Lunch (12–2 pm, Tuesday through Saturday) is the stronger practical case: easier to secure, typically lighter on pacing, and a good way to try a Michelin Plate-recognised kitchen without a full evening commitment. Dinner suits those who want the complete experience and have time for the 6–10 pm window. For a first visit or a business meal, lunch is the smarter entry point.
Lohninger holds a Michelin Plate and has appeared consecutively on the Opinionated About Dining Classical Europe list, reaching #320 in 2025 — concrete evidence of sustained quality rather than a one-season run. It is closed Sunday and Monday, so plan accordingly. The address is Schweizer Strasse 1 in Sachsenhausen, a walkable, residential-commercial neighbourhood on the south bank of the Main.

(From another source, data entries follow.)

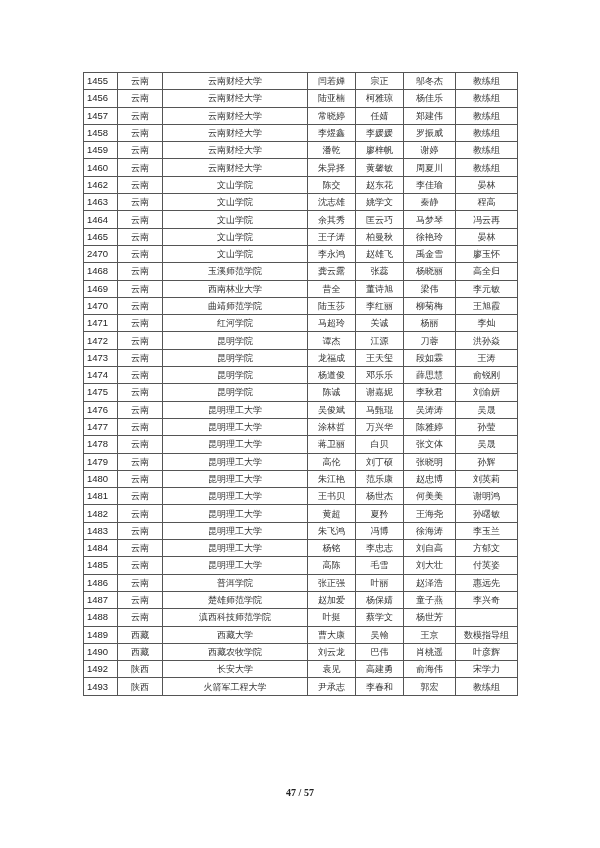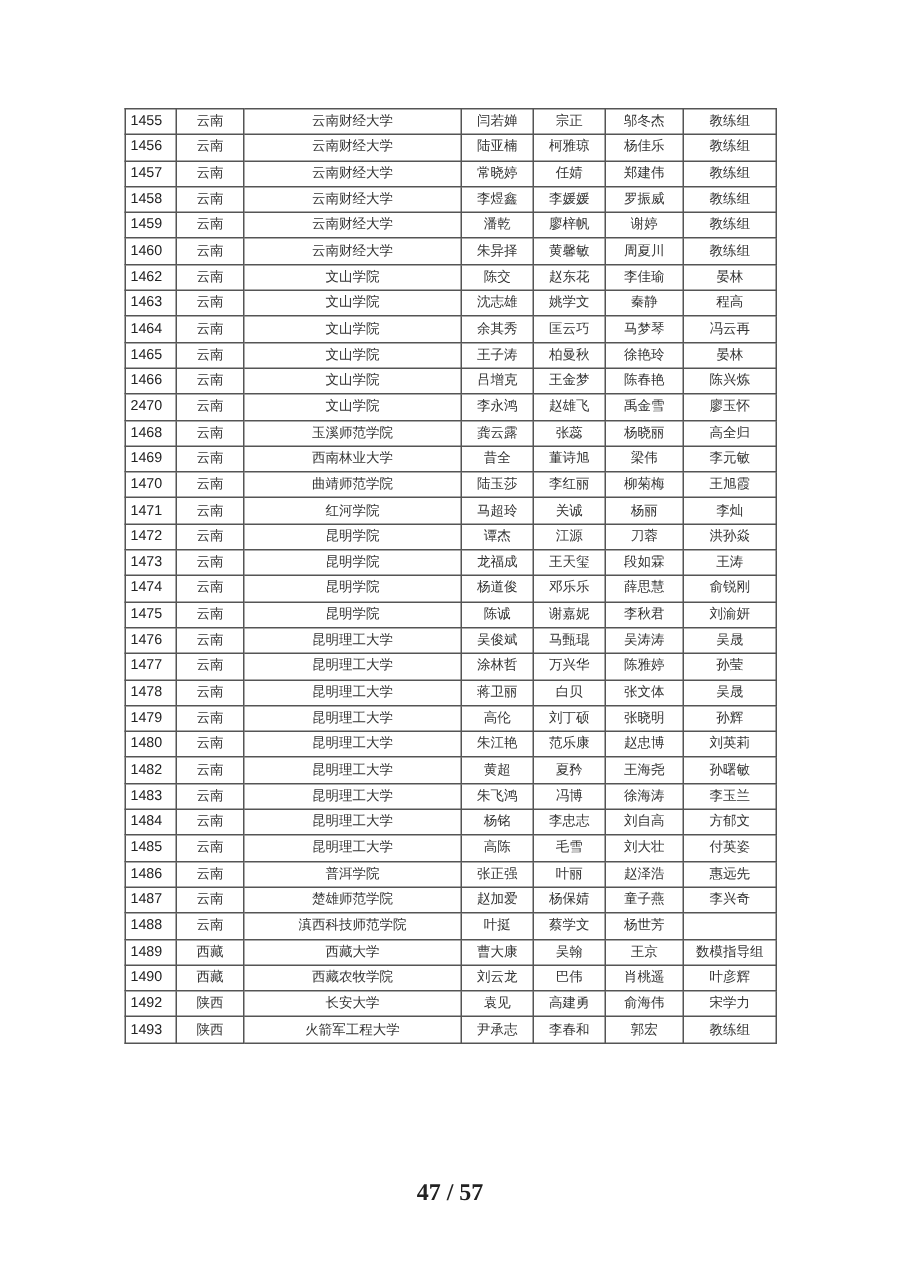--- a/index.html
+++ b/index.html
@@ -120,15 +120,6 @@
           <td>晏林</td>
         </tr>
         <tr>
-          <td class="num">1466</td>
-          <td>云南</td>
-          <td>文山学院</td>
-          <td>吕增克</td>
-          <td>王金梦</td>
-          <td>陈春艳</td>
-          <td>陈兴炼</td>
-        </tr>
-        <tr>
           <td class="num">2470</td>
           <td>云南</td>
           <td>文山学院</td>

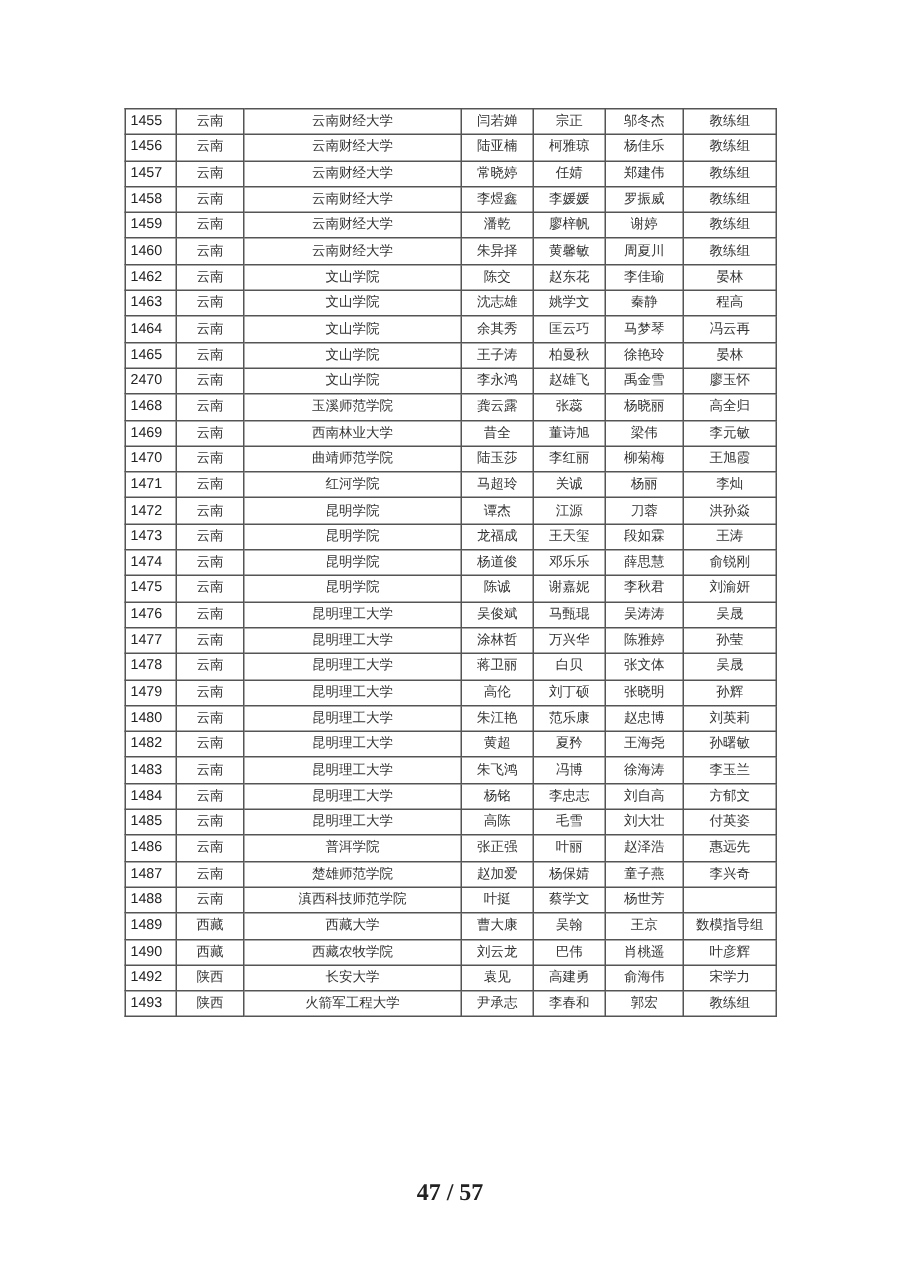--- a/index.html
+++ b/index.html
@@ -246,6 +246,15 @@
           <td>刘英莉</td>
         </tr>
         <tr>
+          <td class="num">1481</td>
+          <td>云南</td>
+          <td>昆明理工大学</td>
+          <td>王书贝</td>
+          <td>杨世杰</td>
+          <td>何美美</td>
+          <td>谢明鸿</td>
+        </tr>
+        <tr>
           <td class="num">1482</td>
           <td>云南</td>
           <td>昆明理工大学</td>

At €€€, expect a formal-leaning but not stiff experience.
Specific menu items are not available in the current data, so check the restaurant directly for the current menu before visiting. The kitchen is Austrian-focused under chef Mario Lohninger, so classical preparations rooted in that tradition are the structural logic of the menu. At a Michelin Plate level, the tasting-format or chef-led selections tend to be the better way to experience the kitchen's range on a first visit.